1201.03(a) Use Solely by Related Company Must be Disclosed
If the mark is not being used by the applicant but is being used by one or more related companies whose use inures to the benefit of the applicant under §5 of the Act, these facts must be disclosed in the application. 37 C.F.R. §2.38(b). See Indus. Abrasives, Inc. v. Strong, 101 USPQ 420 (Comm’r Pats. 1954). Use that inures to the applicant’s benefit is a proper and sufficient support for an application and satisfies the requirement of 37 C.F.R. §2.33(b)(1) that a §1(a) application specify that the applicant has adopted and is using the mark.

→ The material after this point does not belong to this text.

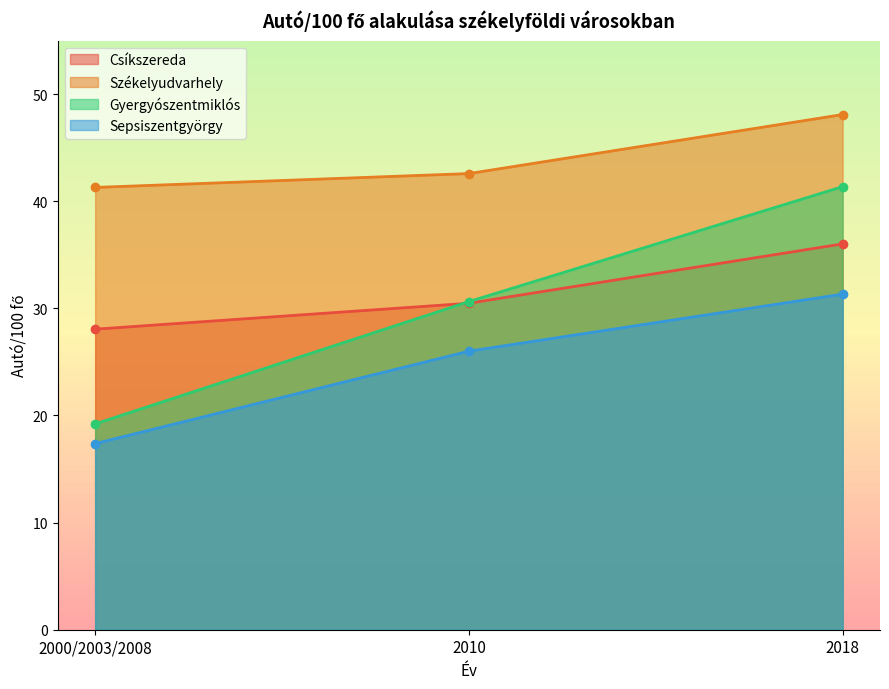

What are all the series names shown in the legend?

Csíkszereda, Székelyudvarhely, Gyergyószentmiklós, Sepsiszentgyörgy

The party who controls the nature and quality of the goods or services on or in connection with which the mark is used should be set forth as the applicant. In an application under §1(a) of the Trademark Act, the applicant should state in the body of the application that the applicant has adopted and is using the mark through its related company (or equivalent explanatory wording). In a §1(b) application, the statement that the applicant is using the mark through a related company should be included in the amendment to allege use under 15 U.S.C. §1051(c) (see TMEP §§1104-1104.11) or statement of use under 15 U.S.C. §1051(d) (see TMEP §§1109-1109.18).
The applicant is not required to give the name of the related-company user, unless it is necessary to explain information in the record that clearly contradicts the applicant’s verified claim of ownership of the mark.
The applicant may claim the benefit of use by a related company in an amendment to the application. Greyhound Corp. v. Armour Life Ins. Co., 214 USPQ 473, 475 (TTAB 1982).
If the applicant and a related company both use the mark, but the applicant is relying on its own use in the application, the applicant does not have to include a reference to use by a related company. See TMEP §1201.05.